DATASET RECORDS:
────────────────

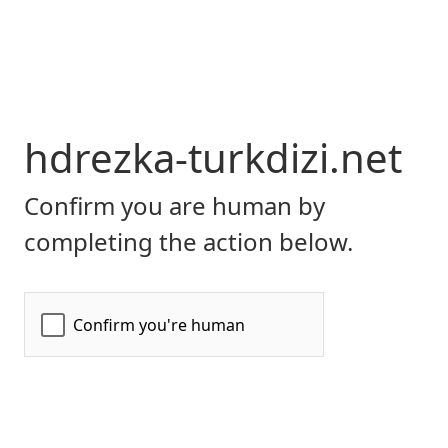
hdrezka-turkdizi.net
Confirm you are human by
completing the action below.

────────────────

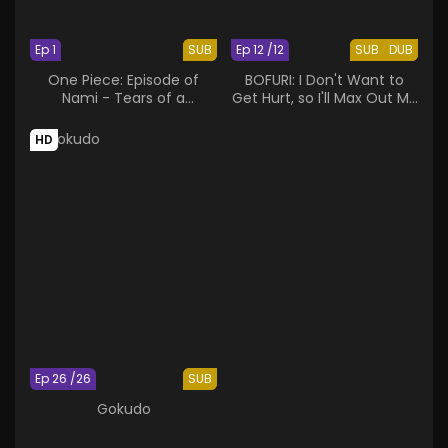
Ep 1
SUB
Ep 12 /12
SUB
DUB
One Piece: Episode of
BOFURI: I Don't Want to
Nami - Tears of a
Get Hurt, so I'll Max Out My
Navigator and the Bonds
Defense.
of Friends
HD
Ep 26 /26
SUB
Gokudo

────────────────

EXERCISE BRIEF: Above are the records. Copy the lines beginning at the one that has "hdrezka-turkdizi.net" and ending with the one that has "completing the action below.", unchanged.

PROBLEM SOLUTION:
hdrezka-turkdizi.net
Confirm you are human by
completing the action below.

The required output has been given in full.